• YOUR OBJECTIVE:
Take every line in the entries that includes the word "رویترز" and copy it.

[Collected data]
○ ○ ○ ○ ○ ○ ○
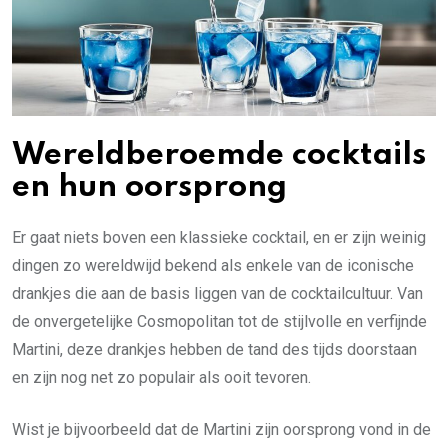
Wereldberoemde cocktails
en hun oorsprong
Er gaat niets boven een klassieke cocktail, en er zijn weinig
dingen zo wereldwijd bekend als enkele van de iconische
drankjes die aan de basis liggen van de cocktailcultuur. Van
de onvergetelijke Cosmopolitan tot de stijlvolle en verfijnde
Martini, deze drankjes hebben de tand des tijds doorstaan
en zijn nog net zo populair als ooit tevoren.
Wist je bijvoorbeeld dat de Martini zijn oorsprong vond in de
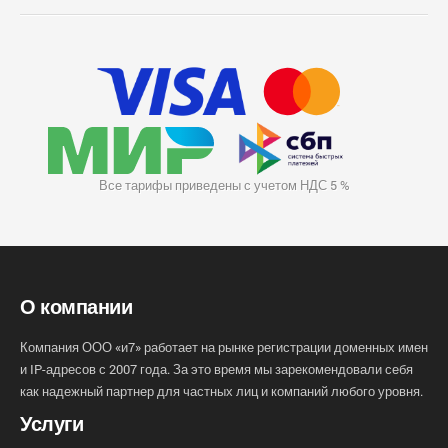
Все тарифы приведены с учетом НДС 5 %
О компании
Компания ООО «и7» работает на рынке регистрации доменных имен
и IP-адресов с 2007 года. За это время мы зарекомендовали себя
как надежный партнер для частных лиц и компаний любого уровня.
Услуги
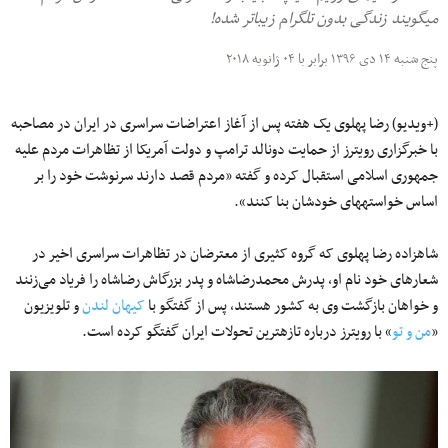
می‎گویند زندگی بدون تلگرام زیباتر شده!
پنج شنبه ۱۴ دی ۱۳۹۶ برابر با ۰۴ ژانویه ۲۰۱۸
(+ویدیو) رضا پهلوی یک هفته پس از آغاز اعتراضات سراسری در ایران در مصاحبه
با خبرگزاری رویترز از حمایت دونالد ترامپ و دولت آمریکا از تظاهرات مردم علیه
جمهوری اسلامی استقبال کرده و گفته «مردم قصد دارند سرنوشت خود را بر
اساس خواسته‎های خودشان بنا کنند».
شاهزاده رضا پهلوی که گروه کثیری از معترضان در تظاهرات سراسری اخیر در
شعارهای خود نام او، پدرش محمدرضاشاه و پدر بزرگ‎اش رضاشاه را فریاد می‌‏زنند
و خواهان بازگشت وی به کشور هستند، پس از گفتگو با
کیهان لندن
و تلویزیون
«
من و تو
» با رویترز درباره تازه‎ترین تحولات ایران گفتگو کرده است.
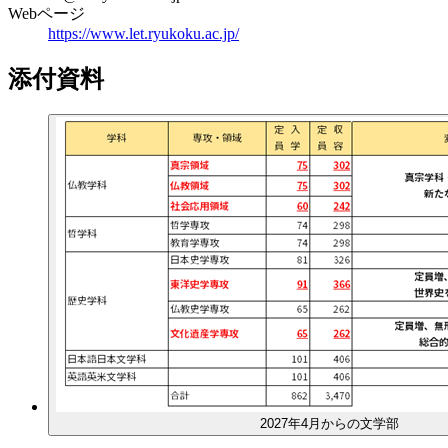
Webページ
https://www.let.ryukoku.ac.jp/
添付資料
2027年4月からの文学部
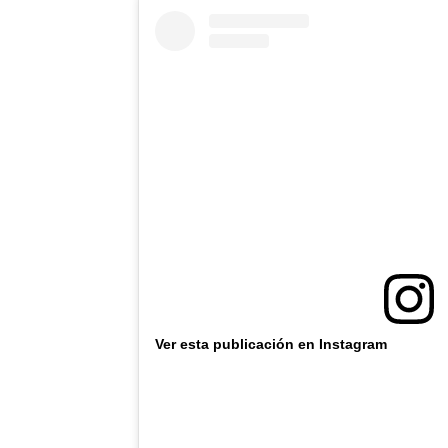
Ver esta publicación en Instagram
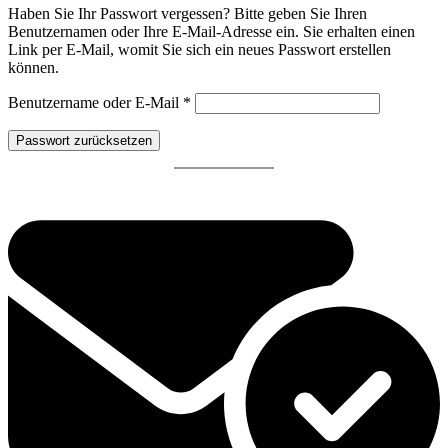
Haben Sie Ihr Passwort vergessen? Bitte geben Sie Ihren
Benutzernamen oder Ihre E-Mail-Adresse ein. Sie erhalten einen
Link per E-Mail, womit Sie sich ein neues Passwort erstellen
können.
Erforderlich
Benutzername oder E-Mail
*
Passwort zurücksetzen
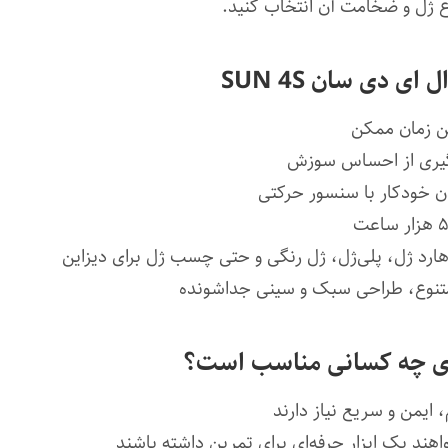
ع ژل و ضخامت آن انتخاب کنید.
ی دی سان SUN 4S
ین زمان ممکن
وگیری از احساس سوزش
 خودکار با سنسور حرکتی
 هارد ژل، پلی‌ژل، ژل رنگی و حتی چسب ژل برای دیزاین
متنوع، طراحی سبک و سینی جداشونده
ای چه کسانی مناسب است؟
 ایمن و سریع نیاز دارند
هند یک ابزار حرفه‌ای برای تمرین داشته باشند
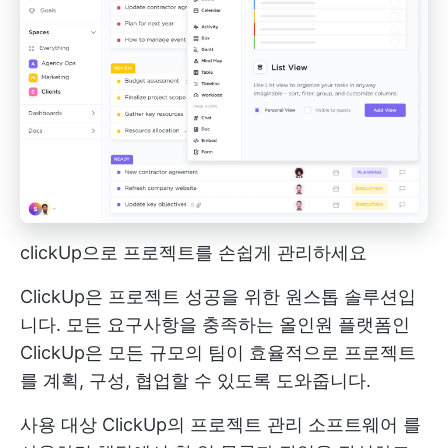
clickUp으로 프로젝트를 손쉽게 관리하세요
ClickUp은 프로젝트 성공을 위한 원스톱 솔루션입
니다. 모든 요구사항을 충족하는 올인원 플랫폼인
ClickUp은 모든 규모의 팀이 효율적으로 프로젝트
를 계획, 구성, 협업할 수 있도록 도와줍니다.
사용 대상
ClickUp의 프로젝트 관리 소프트웨어
를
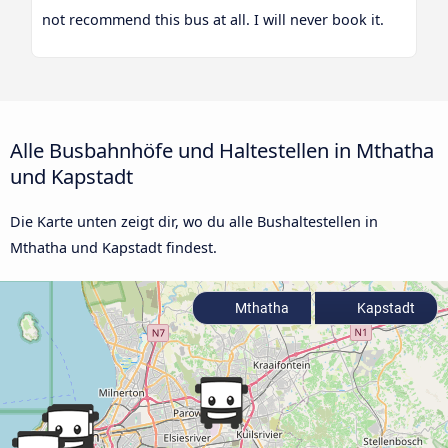
not recommend this bus at all. I will never book it.
Alle Busbahnhöfe und Haltestellen in Mthatha
und Kapstadt
Die Karte unten zeigt dir, wo du alle Bushaltestellen in
Mthatha und Kapstadt findest.
Mthatha
Kapstadt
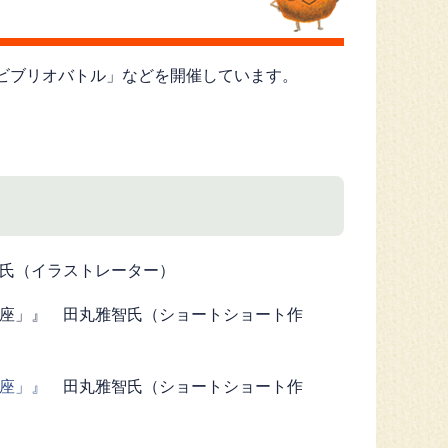
ビブリオバトル」などを開催しています。
一氏（イラストレーター）
講座」』 田丸雅智氏（ショートショート作
座」』
田丸雅智氏（ショートショート作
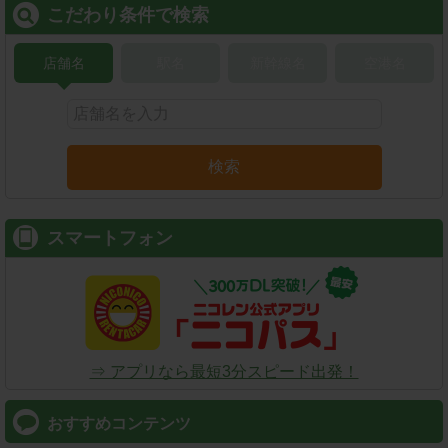
こだわり条件で検索
店舗名
駅名
新幹線名
空港名
検索
スマートフォン
⇒ アプリなら最短3分スピード出発！
おすすめコンテンツ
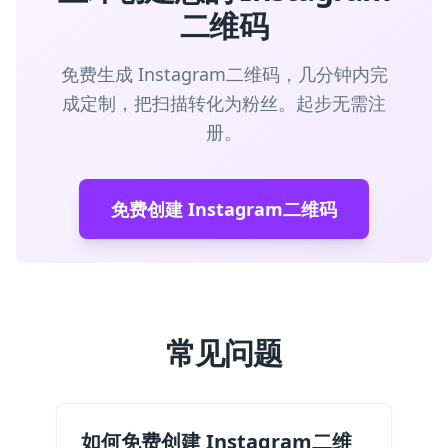
二维码
免费生成 Instagram二维码，几分钟内完
成定制，把扫描转化为粉丝。起步无需注
册。
免费创建 Instagram二维码
常见问题
如何免费创建 Instagram二维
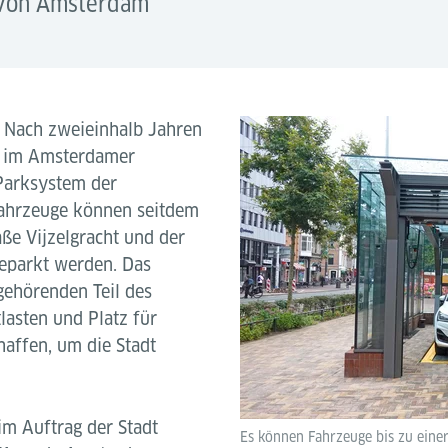
 von Amsterdam
-
Nach zweieinhalb Jahren
t im Amsterdamer
 Parksystem der
ahrzeuge können seitdem
ße Vijzelgracht und der
eparkt werden. Das
ehörenden Teil des
asten und Platz für
affen, um die Stadt
im Auftrag der Stadt
Es können Fahrzeuge bis zu eine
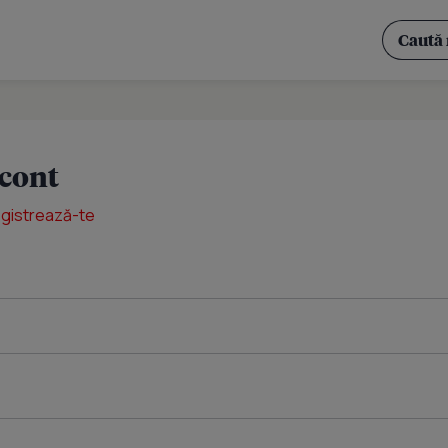
 cont
egistrează-te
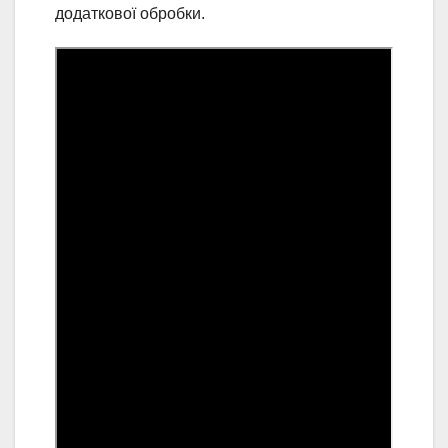
додаткової обробки.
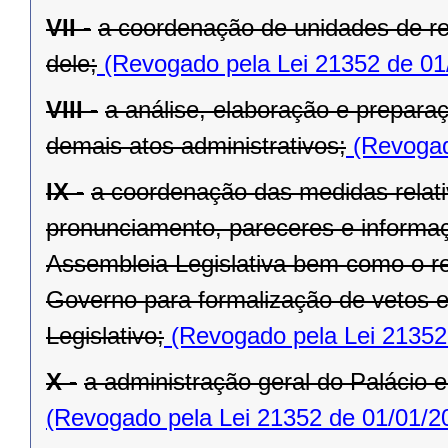
VII -
a coordenação de unidades de r
dele;
(Revogado pela Lei 21352 de 01
VIII -
a análise, elaboração e prepara
demais atos administrativos;
(Revogad
IX -
a coordenação das medidas relat
pronunciamento, pareceres e informaç
Assembleia Legislativa bem como o re
Governo para formalização de vetos e
Legislativo;
(Revogado pela Lei 21352
X -
a administração geral do Palácio e
(Revogado pela Lei 21352 de 01/01/2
○ ○ ○ ○ ○ ○ ○
• RESPONSE AREA:
با خبرگزاری رویترز از حمایت دونالد ترامپ و دولت آمریکا از تظاهرات مردم علیه
» با رویترز درباره تازه‎ترین تحولات ایران گفتگو کرده است.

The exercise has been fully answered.